## Assignment
Beginning at the line that contains "หนึ่งในจุดสนใจหลักของ", return every remaining line of the data below exactly; return nothing before it.

-------- Material provided

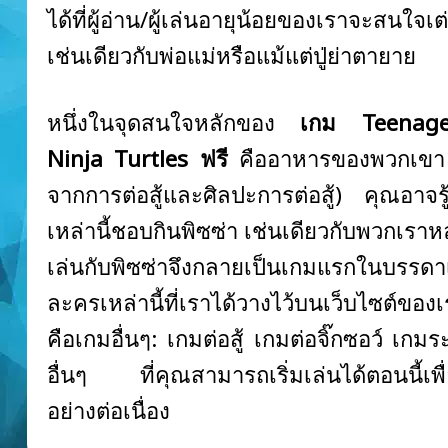
ได้ที่ผู้อ่าน/ผู้เล่นอายุน้อยของเราจะสนใจเต่
เช่นเดียวกับพ่อแม่หรือแม้แต่ปู่ย่าตายาย
หนึ่งในจุดสนใจหลักของ
เกม Teenag
Ninja Turtles ฟรี
คืออาหารของพวกเขา 
จากการต่อสู้และศิลปะการต่อสู้) คุณอาจรู้ว่
เหล่านี้ชอบกินพิซซ่า เช่นเดียวกับพวกเร
เล่นกับพิซซ่าจึงกลายเป็นเกมแรกในบรรดาเก
ละครเหล่านี้ที่เราได้วางไว้บนเว็บไซต์ข
คือเกมอื่นๆ: เกมต่อสู้ เกมต่อจิ๊กซอว์ เกม
อื่นๆ ที่คุณสามารถเริ่มเล่นได้ตอนนี้เพ
อย่างต่อเนื่อง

----------------

## Task result
หนึ่งในจุดสนใจหลักของ
เกม Teenag
Ninja Turtles ฟรี
คืออาหารของพวกเขา 
จากการต่อสู้และศิลปะการต่อสู้) คุณอาจรู้ว่
เหล่านี้ชอบกินพิซซ่า เช่นเดียวกับพวกเร
เล่นกับพิซซ่าจึงกลายเป็นเกมแรกในบรรดาเก
ละครเหล่านี้ที่เราได้วางไว้บนเว็บไซต์ข
คือเกมอื่นๆ: เกมต่อสู้ เกมต่อจิ๊กซอว์ เกม
อื่นๆ ที่คุณสามารถเริ่มเล่นได้ตอนนี้เพ
อย่างต่อเนื่อง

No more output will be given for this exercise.